Now as to proximate cause. Did plaintiff lose his money through defendant’s fraud, which induced him to enter into the contract and to part with his money, or through his intervening failure to make *238further payments after discovering the cheat? But for the latter, followed by the cancelation, there could be no doubt whatever that the loss was attributable to the former. Was he then obliged, in order to preserve the continuity of this first cause, and thus lay the foundation for this action, to continue payments and be charged with all the unfavorable inferences which, later, might be drawn from such conduct, if he attempted to assert his rights by action, to be met, furthermore, at the end of the period of payment, and after paying $1,440 more than he should, with the contention that his right of action, apparently valid, was then barred by limitations ? No one should be compelled so to do as a condition precedent to recovery of money fraudulently obtained, no matter what the form of action may be.
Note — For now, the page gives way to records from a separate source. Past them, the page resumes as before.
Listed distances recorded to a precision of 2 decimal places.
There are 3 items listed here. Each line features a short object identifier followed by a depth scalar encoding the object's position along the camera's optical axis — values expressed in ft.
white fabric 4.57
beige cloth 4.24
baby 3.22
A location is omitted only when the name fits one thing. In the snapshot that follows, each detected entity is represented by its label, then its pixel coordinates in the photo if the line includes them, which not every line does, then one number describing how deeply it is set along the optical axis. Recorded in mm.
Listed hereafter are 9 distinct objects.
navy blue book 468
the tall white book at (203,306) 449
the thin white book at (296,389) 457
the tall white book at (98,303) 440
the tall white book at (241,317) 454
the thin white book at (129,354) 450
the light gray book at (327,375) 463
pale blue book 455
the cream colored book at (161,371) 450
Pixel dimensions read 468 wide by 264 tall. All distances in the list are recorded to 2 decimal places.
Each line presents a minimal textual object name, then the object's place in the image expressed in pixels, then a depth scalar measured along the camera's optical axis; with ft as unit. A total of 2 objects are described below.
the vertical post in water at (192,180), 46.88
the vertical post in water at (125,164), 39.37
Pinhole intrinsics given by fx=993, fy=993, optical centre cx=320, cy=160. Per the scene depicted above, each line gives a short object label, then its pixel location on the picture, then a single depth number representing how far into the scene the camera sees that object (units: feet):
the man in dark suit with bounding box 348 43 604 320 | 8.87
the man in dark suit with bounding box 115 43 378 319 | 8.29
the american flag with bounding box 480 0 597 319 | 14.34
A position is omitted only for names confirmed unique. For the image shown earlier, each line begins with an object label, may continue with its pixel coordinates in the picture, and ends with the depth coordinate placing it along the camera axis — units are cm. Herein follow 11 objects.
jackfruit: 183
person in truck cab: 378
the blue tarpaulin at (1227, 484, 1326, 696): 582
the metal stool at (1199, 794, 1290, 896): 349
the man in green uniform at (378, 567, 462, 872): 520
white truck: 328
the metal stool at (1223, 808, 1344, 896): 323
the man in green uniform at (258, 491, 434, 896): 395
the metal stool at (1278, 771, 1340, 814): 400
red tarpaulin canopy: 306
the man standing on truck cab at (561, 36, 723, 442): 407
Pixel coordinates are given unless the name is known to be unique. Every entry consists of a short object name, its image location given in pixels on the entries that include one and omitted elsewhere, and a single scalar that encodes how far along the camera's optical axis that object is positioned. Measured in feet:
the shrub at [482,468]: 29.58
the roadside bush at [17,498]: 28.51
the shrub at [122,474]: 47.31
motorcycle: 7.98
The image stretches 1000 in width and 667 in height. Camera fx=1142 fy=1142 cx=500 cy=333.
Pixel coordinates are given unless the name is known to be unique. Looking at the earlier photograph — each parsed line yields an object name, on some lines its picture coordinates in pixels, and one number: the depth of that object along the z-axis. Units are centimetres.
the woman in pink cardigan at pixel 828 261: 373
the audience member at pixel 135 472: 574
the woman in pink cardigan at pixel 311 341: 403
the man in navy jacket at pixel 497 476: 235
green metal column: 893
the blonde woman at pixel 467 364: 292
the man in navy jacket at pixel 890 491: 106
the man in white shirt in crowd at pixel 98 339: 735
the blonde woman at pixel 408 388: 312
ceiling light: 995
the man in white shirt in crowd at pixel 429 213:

With all due respect to the opinions of my colleagues, the fundamental flaw in the decision reached lies in the holding that plaintiff was required to go on with performance of the contract, in order to maintain an action for damages sustained in its inception, when, in fact, even had he been defeated in an action for rescission on any other ground than absence of fraud, he could maintain it.
It is said that our rule as to measure of damages is an insuperable obstacle to plaintiff’s recovery, because his rights in the property had been divested by cancelation before trial, thus leaving nothing by which to measure damages. But the principle underlying this rule merely limits recovery to the direct pecuniary loss sustained in the transaction, to the exclusion of expected profits. Such loss being established in the sum of $464, it is necessarily within the rule, and plaintiff should not be deprived of a recovery thereof because he might have been entitled to more had he fully performed. The greater must include the less.
I think the judgment should be reversed.